Tulip bulbs in the 1630s traded for the price of houses.
Railways in the 1840s promised a new world—and delivered bankruptcies.
The Roaring Twenties had cars, electricity, and radios—followed by the Great Depression.
The dot-com era had the internet—Wall Street, media hype, and “new economy” logic—then an 85% Nasdaq crash.

The technology was always real.
The pricing never was.


The Emperor’s New Clothes, Revisited

In Denmark, we grow up with Hans Christian Andersen’s The Emperor’s New Clothes. Two fraudsters convince an emperor they’ve made magical garments invisible only to the unworthy. No one admits they see nothing—until a child speaks the obvious truth.

Financial bubbles depend on the same social pressure.

Nobody wants to be the “stupid one” who doesn’t get it.


Bitcoin and the Largest Bubble Yet

Let’s look at scale.

Buffett and Munger often reference market capitalization to GDP as a broad measure of financial excess:

  • 1929: ~89%

  • 2000 (dot-com peak): ~136%

  • 2007 (pre-financial crisis): ~107%

  • Today: ~226%

This is not normal.

Bitcoin alone is up over 1.2 million percent since 2012. The Nasdaq and crypto markets now move in near-lockstep. In the dot-com crash, the Nasdaq fell 85%—and that bubble was far smaller than today’s AI-and-crypto-fueled exuberance.

Bitcoin historically falls more than the Nasdaq in downturns.

If we enter a recession—and rising unemployment has always preceded recessions—what happens when the broader market cracks?

A 95% drawdown in Bitcoin is not unthinkable. It is historically consistent.


Technology ≠ Guaranteed Returns

None of this denies the reality of blockchain technology—just as railways, electricity, and the internet were real. But innovation does not protect investors from overpaying.
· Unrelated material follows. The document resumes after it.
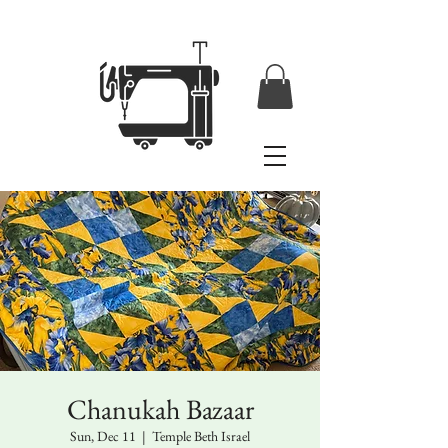
Chanukah Bazaar
Sun, Dec 11
  |  
Temple Beth Israel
Markets don’t crash because technology fails.
They crash because expectations detach from reality.


The Hardest Truth

Bitcoin may survive. Crypto may survive. Some companies will emerge stronger.
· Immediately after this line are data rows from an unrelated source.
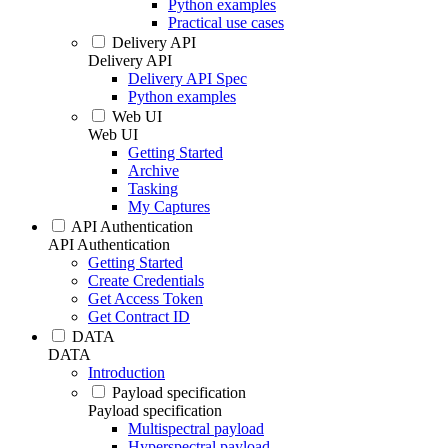
Python examples
Practical use cases
Delivery API
Delivery API
Delivery API Spec
Python examples
Web UI
Web UI
Getting Started
Archive
Tasking
My Captures
API Authentication
API Authentication
Getting Started
Create Credentials
Get Access Token
Get Contract ID
DATA
DATA
Introduction
Payload specification
Payload specification
Multispectral payload
Hyperspectral payload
But bubbles do not deflate gently. They burst.

And when they do, the crowd that once mocked skepticism will insist no one could have seen it coming.

History says otherwise.

Sometimes, it takes the courage to be the child in the crowd—the one willing to say: the emperor isn’t wearing any clothes.

Warren Buffett and Charlie Munger did.
So did Isaac Newton—after it was too late.

The rest of us still have time to listen.